Dall’introduzione di Luigi Mascheroni: «Molto meglio quello falsamente casuale, l’effetto spettinato, lo scompiglio studiatissimo. Si chiama disarmonia prestabilita: la biblioteca irresistibile e una bottega di trouvailles di carta, il magazzino di un bouquiniste, il tavolo da lavoro di Giovanni Testori, la casa-studio di Vanni Scheiwiller, la kasbah paesana di Casiraghy… Sembra disordine, invece e pura armonia. Tenetevi le vostre librerie suddivise per aree culturali. Dividetele voi le letterature italiane, francesi, tedesche, ispano-americane… Separate voi i classici greci e latini dalla Poesia, la grafica dalla critica, dividete pure il Sapere in materie scolastiche (storia, filosofia, scienze, arte, teatro, cinema… che noia). Lasciamo a voi gli ordini alfabetici, per autori, cronologici, cromatici (quegli orribili scaffali Adelphi a colori pastello digradanti dal verde inglese all’avorio… quelle infilate di Blu Sellerio!, quelle file cadaveriche di Supercoralli Einaudi). Raggruppateli voi i libri secondo il formato o l’editore, che fa tanto rivista d’arredamento, o per aree semantiche, che fa molto professoressa democratica, o per altezza (!), che vi fa dei nani della sacra arte del disordine libresco. Lasciatemi al mio perfetto disordine. Lasciatemi alternare – studiatamente – libri più alti a libri più bassi, file di taglio ad altre di piatto, lasciatemi accumulare libri sui libri, accanto ai libri, sotto i libri, nietzschianamente Al di là dei libri e del bene e del male, Barion editore, 1924, copia ingiallita e un po’ macchiata… Lasciatemi al mio unico metodo, che e non averne, procedendo assolutamente a caso».

▶ _Cosa farai_
**A)** Indica se ciascuna affermazione concorda con il brano sul disordine dei libri, rispondendo sì o no e citando testualmente le parole decisive: (i) il brano proviene da un'introduzione di Luigi Mascheroni; (ii) chi scrive preferisce raggruppare i libri secondo l'editore; (iii) la copia di Al di là dei libri e del bene e del male citata è di Barion editore, 1924.
**B)** Riprendi il brano sul disordine dei libri dal punto in cui si interrompe.

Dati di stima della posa
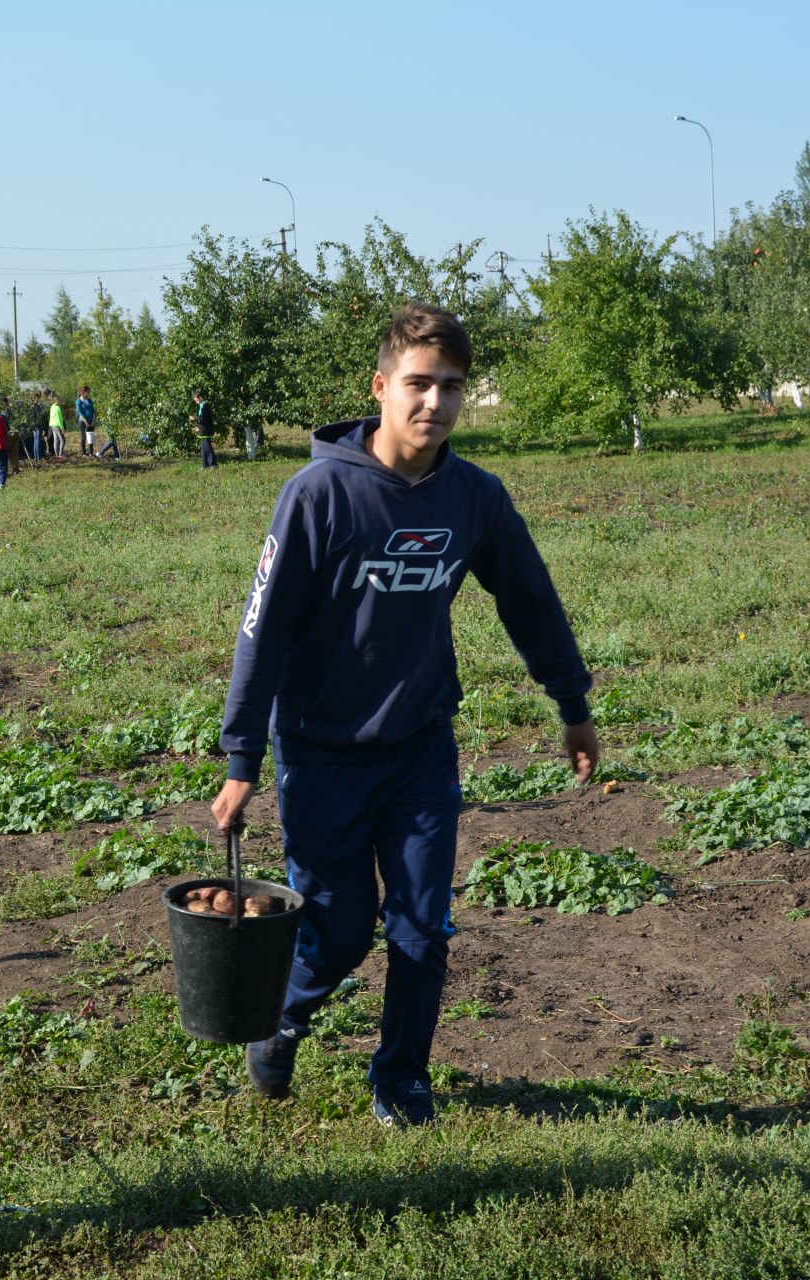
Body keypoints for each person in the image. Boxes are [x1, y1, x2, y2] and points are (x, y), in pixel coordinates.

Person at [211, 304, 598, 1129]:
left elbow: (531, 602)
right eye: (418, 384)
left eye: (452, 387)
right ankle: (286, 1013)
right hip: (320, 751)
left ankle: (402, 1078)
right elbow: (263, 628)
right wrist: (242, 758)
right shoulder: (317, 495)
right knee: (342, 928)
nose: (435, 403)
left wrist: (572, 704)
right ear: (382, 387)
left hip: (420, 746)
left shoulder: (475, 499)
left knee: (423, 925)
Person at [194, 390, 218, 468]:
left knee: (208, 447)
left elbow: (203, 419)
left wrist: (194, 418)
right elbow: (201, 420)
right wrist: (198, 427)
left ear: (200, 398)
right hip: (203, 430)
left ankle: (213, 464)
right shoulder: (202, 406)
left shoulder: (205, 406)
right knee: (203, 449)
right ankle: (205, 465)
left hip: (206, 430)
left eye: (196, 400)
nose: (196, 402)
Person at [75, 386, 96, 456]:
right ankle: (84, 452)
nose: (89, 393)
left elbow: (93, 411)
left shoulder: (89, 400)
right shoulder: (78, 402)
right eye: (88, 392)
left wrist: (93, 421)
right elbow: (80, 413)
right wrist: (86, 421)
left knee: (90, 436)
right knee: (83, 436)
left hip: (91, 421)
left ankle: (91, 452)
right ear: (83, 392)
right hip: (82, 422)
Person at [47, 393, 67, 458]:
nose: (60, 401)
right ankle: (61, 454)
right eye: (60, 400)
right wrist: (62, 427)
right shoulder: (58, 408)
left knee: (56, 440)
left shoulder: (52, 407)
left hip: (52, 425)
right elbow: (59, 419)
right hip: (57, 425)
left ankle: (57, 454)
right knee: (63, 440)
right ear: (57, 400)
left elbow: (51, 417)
--
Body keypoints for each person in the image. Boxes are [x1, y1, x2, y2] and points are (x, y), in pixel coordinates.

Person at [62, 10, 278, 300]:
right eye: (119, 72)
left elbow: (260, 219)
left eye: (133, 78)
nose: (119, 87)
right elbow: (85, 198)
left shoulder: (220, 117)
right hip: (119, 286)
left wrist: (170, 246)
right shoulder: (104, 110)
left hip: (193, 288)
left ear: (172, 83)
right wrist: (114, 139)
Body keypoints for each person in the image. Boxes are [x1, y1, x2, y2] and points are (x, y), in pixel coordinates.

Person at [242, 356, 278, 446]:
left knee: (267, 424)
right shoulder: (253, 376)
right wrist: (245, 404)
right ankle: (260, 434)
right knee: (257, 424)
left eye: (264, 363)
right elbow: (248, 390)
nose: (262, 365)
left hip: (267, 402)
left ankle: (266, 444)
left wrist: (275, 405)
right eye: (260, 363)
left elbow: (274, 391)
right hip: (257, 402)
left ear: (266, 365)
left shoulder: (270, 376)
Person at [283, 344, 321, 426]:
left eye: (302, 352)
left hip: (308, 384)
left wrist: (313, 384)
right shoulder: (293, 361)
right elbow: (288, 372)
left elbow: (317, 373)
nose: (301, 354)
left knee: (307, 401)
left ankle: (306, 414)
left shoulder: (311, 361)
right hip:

▶ _Soluzioni_
**A)**
(i) Sì: “Dall’introduzione di Luigi Mascheroni”.
(ii) No: “Raggruppateli voi i libri secondo il formato o l’editore, che fa tanto rivista d’arredamento”.
(iii) Sì: “Barion editore, 1924”.

**B)**
MASSIMO GATTA (Napoli, 1959) è bibliotecario dell’Università degli Studi del Molise e studioso di editoria del Novecento, tipografia privata e bibliografia. Ha collaborato al supplemento domenicale de «Il Sole 24 Ore», scrive su numerosi periodici di settore e per l’editore Palladino ha diretto la Collana “DAT – Documenti d’Arte Tipografica”. È inoltre direttore editoriale della casa editrice Biblohaus, specializzata in bibliografia e bibliofilia, e autore di circa 500 pubblicazioni. Con Graphe.it ha pubblicato la Breve storia del segnalibro.